Vaak kan scheppen in de Bijbel onmogelijk scheiden betekenen
De gedachte dat het woord ”scheppen” in de Bijbel als ”scheiden” moet worden opgevat, kan voor menige tekst beslist niet opgaan, stelt dr. P. de Vries.
Volgens Robert Braskamp moet, in navolging van prof. dr. E. J. van Wolde, Genesis 1:1 gelezen worden als: „In het begin scheidde God de hemel en de aarde” (RD 2-8).
Bij het woord ”moet” zet ik vraagtekens. Men kan deze vertaling verdedigen, maar het is niet bepaald de meest waarschijnlijke. De gedachte dat het woord ”scheppen” als ”scheiden” moet worden opgevat, kan voor menige tekst onmogelijk opgaan. Ik noem slechts Genesis 1:21 en 27. Ook voor Jesaja 45:7 is het niet de meest voor de hand liggende vertaling. Deze tekst eindigt immers met de woorden: „Ik, de Heere, doe al deze dingen.” De profeet maakt duidelijk dat de Heere absoluut soeverein is. Bij het woord ”scheppen” gaat het, in alle contexten waarbinnen het in het Oude Testament voorkomt, niet om aansluiting bij bestaande mogelijkheden of bij wat reeds bekend is.
Chaosmachten
Verbonden met de opvatting van prof. Van Wolde is de gedachte dat Genesis 1:1 een bijzin en geen onafhankelijke zin is. Feitelijk moet dan de vertaling zijn: „Toen God begon van het scheiden van hemel en aarde.” De vertalers van de Septuaginta gingen echter al uit van een zelfstandige zin.

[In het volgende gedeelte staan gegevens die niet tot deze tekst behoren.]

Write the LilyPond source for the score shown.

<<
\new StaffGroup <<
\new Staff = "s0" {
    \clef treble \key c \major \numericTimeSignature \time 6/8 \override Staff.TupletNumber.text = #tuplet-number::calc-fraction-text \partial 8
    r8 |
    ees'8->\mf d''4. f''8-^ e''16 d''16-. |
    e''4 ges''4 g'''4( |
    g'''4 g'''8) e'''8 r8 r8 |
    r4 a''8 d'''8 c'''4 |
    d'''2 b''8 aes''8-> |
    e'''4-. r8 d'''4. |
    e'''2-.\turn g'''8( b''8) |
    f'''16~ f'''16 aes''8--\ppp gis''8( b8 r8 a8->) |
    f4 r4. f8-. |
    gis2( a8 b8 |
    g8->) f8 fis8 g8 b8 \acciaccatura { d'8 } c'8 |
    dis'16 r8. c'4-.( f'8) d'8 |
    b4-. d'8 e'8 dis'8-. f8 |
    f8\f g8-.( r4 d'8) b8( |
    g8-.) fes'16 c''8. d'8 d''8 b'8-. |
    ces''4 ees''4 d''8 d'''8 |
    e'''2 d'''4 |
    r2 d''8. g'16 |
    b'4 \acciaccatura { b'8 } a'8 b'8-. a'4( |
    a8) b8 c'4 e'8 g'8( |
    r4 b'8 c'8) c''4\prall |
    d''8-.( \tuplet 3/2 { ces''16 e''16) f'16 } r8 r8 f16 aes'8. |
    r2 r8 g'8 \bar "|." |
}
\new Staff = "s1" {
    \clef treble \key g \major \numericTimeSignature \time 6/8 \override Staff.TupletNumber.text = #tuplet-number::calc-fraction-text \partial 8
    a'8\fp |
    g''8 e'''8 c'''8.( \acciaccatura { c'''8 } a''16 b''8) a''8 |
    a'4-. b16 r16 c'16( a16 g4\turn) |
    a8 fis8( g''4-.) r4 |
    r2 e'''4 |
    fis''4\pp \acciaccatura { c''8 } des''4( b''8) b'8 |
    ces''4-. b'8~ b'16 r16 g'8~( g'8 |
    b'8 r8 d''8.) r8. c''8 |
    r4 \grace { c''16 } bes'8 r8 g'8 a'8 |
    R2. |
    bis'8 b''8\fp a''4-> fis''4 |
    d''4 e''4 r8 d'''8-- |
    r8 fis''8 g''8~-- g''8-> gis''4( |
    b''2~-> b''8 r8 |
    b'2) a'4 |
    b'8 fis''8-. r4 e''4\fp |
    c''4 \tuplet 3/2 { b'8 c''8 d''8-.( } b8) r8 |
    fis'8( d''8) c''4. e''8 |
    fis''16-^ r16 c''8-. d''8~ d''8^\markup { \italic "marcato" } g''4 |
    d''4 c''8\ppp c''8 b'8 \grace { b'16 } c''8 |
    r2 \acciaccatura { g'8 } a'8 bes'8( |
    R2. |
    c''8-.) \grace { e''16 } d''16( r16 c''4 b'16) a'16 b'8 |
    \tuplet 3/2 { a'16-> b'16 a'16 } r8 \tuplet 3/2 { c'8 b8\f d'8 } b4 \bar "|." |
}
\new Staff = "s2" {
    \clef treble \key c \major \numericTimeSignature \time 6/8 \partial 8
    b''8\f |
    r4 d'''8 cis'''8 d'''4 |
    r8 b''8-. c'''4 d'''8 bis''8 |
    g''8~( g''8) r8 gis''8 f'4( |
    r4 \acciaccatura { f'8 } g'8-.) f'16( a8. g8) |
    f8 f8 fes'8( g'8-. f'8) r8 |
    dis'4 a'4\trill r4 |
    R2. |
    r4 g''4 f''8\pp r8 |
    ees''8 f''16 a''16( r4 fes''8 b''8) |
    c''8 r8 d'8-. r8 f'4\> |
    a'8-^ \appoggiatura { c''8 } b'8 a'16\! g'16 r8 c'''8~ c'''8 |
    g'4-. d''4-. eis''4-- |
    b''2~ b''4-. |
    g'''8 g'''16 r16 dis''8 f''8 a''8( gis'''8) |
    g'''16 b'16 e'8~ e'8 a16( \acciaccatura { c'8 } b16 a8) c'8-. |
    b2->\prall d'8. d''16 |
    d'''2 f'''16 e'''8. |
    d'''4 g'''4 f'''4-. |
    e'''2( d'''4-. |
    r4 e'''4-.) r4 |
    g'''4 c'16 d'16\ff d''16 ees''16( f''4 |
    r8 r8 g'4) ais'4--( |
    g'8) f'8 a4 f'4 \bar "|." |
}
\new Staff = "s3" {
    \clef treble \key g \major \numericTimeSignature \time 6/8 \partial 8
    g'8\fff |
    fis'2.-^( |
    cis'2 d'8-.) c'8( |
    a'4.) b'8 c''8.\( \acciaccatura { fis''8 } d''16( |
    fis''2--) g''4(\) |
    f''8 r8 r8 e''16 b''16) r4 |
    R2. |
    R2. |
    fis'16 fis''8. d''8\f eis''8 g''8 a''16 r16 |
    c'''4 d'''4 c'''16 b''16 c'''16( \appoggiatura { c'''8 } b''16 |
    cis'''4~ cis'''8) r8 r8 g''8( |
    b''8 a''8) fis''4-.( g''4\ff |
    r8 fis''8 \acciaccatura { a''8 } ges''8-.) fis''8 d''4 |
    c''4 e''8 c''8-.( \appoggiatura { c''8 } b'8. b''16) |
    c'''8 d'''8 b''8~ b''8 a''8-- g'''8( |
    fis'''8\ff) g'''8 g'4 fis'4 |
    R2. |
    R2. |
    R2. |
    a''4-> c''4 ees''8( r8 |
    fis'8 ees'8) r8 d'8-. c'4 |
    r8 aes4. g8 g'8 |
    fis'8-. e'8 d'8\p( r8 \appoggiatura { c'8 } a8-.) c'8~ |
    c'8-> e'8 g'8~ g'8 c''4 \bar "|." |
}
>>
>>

In de opvatting van prof. Van Wolde is er al materie aanwezig, als de Heere met Zijn scheppingswerk begint. Die voorstelling vinden we ook wel in de wereld rond Israël. In Genesis 1 is echter geen sprake van chaosmachten die de Heere moet overwinnen. De chaosmachten van Rahab en Leviathan worden in het Oude Testament veelal op machtige rijken betrokken die zich tegen de Heere hebben verzet.
Kader
Genesis 1:1 geeft de gebeurtenis weer waarop datgene wat volgt voortborduurt. Een andere mogelijkheid is het op te vatten als een samenvatting van wat komt. Al wordt in Genesis 1:1 niet uitdrukkelijk de schepping uit het niets verwoord, het is wel een gewettigde conclusie. God staat boven heel deze werkelijkheid en gaat eraan vooraf. Daarin onderscheidt de God van Israël Zich van alle goden die geen goden zijn. Dat was in de oudheid zo en dat is nog zo.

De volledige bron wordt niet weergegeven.